/cross-lingual-structure-transfer-event-extraction

Implementation of Cross-lingual Structure Transfer for Relation and Event Extraction

Primary LanguagePython

cross-lingual-structure-transfer-event-extraction

Implementation of Cross-lingual Structure Transfer for Relation and Event Extraction.

Data pre-processing

Kultiple language pre-processing

  1. Runtransform_data.py for the English dataset
  2. Manually translate the dev_translation.json. Make sure not maintain the same order.
  3. Download https://fasttext.cc/docs/en/aligned-vectors.html
  4. Update LANG_SPECIFIC_OPTIONS with the correct path (English and German already included)
  5. Run convert_vec_to_bin.py
  6. Run allign_lang.py

This will produce a dev_translation_de.json which contains all the data from dev.json by using dev_translation_de.json.

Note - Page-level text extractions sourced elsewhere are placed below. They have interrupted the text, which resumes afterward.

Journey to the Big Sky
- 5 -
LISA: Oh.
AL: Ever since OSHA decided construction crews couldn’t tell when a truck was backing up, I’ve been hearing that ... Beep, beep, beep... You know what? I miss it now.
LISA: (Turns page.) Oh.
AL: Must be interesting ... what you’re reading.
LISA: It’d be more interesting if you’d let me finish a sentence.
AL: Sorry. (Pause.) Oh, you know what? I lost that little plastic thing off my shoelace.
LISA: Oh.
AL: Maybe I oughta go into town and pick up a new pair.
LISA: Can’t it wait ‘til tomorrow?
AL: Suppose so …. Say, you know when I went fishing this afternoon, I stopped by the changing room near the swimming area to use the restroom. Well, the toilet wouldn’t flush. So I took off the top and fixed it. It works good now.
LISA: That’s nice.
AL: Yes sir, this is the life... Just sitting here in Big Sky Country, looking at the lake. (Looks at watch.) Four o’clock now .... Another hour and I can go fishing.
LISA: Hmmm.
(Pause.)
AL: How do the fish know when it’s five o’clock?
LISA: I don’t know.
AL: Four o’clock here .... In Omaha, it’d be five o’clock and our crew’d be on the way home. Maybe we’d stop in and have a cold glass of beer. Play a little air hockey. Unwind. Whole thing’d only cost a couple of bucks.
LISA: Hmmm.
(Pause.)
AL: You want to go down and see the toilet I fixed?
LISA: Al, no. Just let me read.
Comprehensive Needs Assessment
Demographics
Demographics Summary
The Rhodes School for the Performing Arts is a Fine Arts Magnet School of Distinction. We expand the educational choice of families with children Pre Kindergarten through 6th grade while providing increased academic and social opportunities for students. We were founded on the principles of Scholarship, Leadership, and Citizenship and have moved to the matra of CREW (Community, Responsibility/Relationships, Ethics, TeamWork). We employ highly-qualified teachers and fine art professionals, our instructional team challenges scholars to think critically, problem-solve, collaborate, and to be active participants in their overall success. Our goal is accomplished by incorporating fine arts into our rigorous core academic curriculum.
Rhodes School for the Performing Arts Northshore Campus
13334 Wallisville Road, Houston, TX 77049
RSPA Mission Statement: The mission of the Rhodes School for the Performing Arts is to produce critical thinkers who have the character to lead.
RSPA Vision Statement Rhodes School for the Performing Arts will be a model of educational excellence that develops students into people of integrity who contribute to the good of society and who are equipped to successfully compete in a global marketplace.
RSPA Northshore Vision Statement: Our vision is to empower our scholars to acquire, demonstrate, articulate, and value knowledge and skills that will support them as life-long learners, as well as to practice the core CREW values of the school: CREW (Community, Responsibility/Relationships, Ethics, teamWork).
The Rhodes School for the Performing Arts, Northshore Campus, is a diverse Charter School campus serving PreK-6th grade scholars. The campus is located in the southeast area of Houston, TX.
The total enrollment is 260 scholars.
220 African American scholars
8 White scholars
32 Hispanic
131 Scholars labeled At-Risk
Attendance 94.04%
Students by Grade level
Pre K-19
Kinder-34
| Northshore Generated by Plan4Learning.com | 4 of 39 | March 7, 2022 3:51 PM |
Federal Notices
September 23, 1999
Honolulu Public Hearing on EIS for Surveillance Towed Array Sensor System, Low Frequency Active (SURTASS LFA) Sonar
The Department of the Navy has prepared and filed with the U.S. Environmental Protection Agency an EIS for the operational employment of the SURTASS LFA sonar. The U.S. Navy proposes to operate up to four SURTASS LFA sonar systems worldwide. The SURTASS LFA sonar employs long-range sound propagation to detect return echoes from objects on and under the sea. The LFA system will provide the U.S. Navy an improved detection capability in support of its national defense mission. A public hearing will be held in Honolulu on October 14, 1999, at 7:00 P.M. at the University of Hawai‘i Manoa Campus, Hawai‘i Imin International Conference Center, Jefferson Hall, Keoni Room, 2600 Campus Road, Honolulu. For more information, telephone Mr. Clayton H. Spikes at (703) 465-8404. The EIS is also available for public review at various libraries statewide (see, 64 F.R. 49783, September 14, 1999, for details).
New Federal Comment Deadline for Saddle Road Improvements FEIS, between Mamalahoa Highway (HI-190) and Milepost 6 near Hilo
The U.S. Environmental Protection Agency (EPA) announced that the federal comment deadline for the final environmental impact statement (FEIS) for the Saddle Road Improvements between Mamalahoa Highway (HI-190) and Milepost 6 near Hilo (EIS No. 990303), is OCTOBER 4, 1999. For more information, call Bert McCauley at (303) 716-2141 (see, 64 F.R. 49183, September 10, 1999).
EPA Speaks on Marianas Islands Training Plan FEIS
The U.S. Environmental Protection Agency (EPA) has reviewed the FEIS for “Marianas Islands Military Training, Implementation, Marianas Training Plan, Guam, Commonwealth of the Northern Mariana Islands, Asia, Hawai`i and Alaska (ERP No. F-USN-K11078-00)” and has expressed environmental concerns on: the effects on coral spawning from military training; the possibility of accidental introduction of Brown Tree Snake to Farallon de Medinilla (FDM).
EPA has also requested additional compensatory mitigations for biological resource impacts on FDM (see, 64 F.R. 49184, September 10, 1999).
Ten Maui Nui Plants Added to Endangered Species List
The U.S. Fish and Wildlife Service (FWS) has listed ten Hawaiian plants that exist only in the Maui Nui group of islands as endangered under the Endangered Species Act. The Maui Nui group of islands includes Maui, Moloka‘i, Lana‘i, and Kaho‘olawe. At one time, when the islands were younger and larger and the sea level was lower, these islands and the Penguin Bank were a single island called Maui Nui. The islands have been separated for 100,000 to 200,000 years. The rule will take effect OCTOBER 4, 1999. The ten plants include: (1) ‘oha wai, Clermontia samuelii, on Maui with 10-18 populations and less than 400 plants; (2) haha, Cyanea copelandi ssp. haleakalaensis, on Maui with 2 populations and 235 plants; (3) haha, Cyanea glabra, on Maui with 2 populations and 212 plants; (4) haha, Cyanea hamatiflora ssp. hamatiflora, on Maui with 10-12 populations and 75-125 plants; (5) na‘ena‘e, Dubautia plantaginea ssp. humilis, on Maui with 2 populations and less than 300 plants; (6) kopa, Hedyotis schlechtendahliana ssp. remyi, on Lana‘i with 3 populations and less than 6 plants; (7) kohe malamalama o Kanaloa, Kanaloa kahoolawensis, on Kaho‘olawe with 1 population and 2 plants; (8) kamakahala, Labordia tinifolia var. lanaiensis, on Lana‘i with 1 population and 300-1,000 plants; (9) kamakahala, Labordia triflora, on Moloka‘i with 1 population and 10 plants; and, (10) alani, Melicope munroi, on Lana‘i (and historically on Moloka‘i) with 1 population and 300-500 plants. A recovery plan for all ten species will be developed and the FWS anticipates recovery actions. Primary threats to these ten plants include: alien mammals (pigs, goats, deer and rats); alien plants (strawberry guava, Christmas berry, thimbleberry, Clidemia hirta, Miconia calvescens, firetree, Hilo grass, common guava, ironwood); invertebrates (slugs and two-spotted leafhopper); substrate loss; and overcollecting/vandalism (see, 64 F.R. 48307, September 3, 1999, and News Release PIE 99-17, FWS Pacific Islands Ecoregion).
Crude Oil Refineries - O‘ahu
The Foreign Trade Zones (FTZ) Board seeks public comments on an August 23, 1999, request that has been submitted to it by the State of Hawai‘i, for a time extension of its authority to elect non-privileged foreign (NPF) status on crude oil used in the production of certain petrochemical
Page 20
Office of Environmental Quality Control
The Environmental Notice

Similar process should be done for test and train set.

Train model

English train over RAMS dataset

  1. Pre-process rams
  • Dev

python3 datapreprocessing/transform_data.py --source data/rams/dev.jsonlines --target data/parsed/dev.json --target_translation data/parsed/dev_translation.json

  • Test

python3 datapreprocessing/transform_data.py --source data/rams/test.jsonlines --target data/parsed/test.json --target_translation data/parsed/test_translation.json

  • Train

python3 datapreprocessing/transform_data.py --source data/rams/train.jsonlines --target data/parsed/train.json --target_translation data/parsed/train_translation.json

The data/parsed/train_translation.json can be used to translate and align the dataset when a different language is used.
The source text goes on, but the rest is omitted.